According to the authors, young people who must be admitted to emergency departments for days or weeks at a time rather than transitioning to inpatient care typically receive less mental health care than they would have received in an inpatient setting, and as a result are at risk for poorer outcomes.
“Our study found that several non-clinical factors appear to influence admission decisions, including statewide demand for inpatient care, and racial and gender disparities permeate the process. Admission is the culmination of problems and lack of access across the entire mental health care system, not just inpatient care. Solving this will require resources and interventions at many levels.”
Nicole M. Benson, MD, MBI, Senior study author, Associate Chief Medical Information Officer at McLean Hospital; Assistant Professor of Psychiatry at Harvard Medical School
Benson and lead study author Lindsay Oberhage, BA, an MD-PhD student and researcher in the Department of Health Policy at Harvard Medical School, led a review of data collected across Massachusetts on all youth ages 5 to 17 who were admitted to an emergency department for more than three hours overnight while waiting for inpatient treatment between May 2020 and June 2022. The researchers used a comprehensive dataset from the Massachusetts-maintained Emergency Psychiatric Admissions Database.
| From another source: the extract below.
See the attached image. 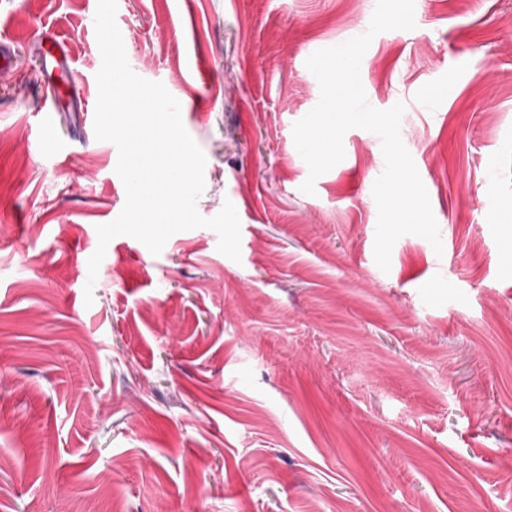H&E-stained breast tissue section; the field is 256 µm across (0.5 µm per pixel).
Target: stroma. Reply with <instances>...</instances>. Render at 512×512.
<instances>
[{"label":"stroma","mask_w":512,"mask_h":512,"mask_svg":"<svg viewBox=\"0 0 512 512\" xmlns=\"http://www.w3.org/2000/svg\"><path fill=\"white\" fill-rule=\"evenodd\" d=\"M377 0H118L129 64L206 107L201 216L232 202L241 259L201 227L160 254L96 228L126 200L93 131L97 0H0V512H512V0H415L363 57L443 245L374 260L379 137L302 192L292 129L315 51ZM69 47L57 111L34 35ZM456 83H449V74ZM52 123H44L47 112Z\"/></svg>","instance_id":"35a3bbf8"}]
</instances>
The study found that despite having similar clinical symptoms and psychiatric treatment needs to their white counterparts, Black youth were more than 4 percentage points less likely to receive inpatient care. Transgender and non-binary youth were more than 9 percentage points less likely to be hospitalized than cisgender women, and their emergency department stays were nearly two days longer on average.
Secondary analyses found that statewide demand was strongly correlated with individual outcomes, which may influence hospitalization decisions: for every 100 additional youth hospitalizations across Massachusetts on a day when a child or adolescent was diagnosed with a psychiatric emergency, the proportion of youth hospitalized fell by more than 19 percentage points and hospital length of stay increased by an average of 3 days.
The study authors call for policy reform and targeted interventions to address the root causes of disparities in youth access to psychiatric care. They note that efforts are underway in Massachusetts to implement a roadmap of behavioral health reform focused on crisis intervention teams, strengthening community supports, and improving access to psychiatric beds.
“The hospitalization experience — being confined to an emergency room for days or weeks with 24-hour, one-on-one monitoring, with little to no reliable psychiatric treatment, and no idea how long they’ll be there — is detrimental to children’s health,” Oberhage says. “In fields outside of psychiatry, the sickest patients in the emergency room are the first to be admitted for inpatient treatment. But many inpatient units feel ill-equipped to deal with the kids with the most severe psychiatric symptoms, and inevitably these kids end up suffering in the emergency room.”
sauce:
Journal References:
Oberhage, L.N. others(2024). Disparities in child and adolescent admissions in psychiatric emergency departments. JAMA PediatricsSource: jamapediatrics.2024.1991.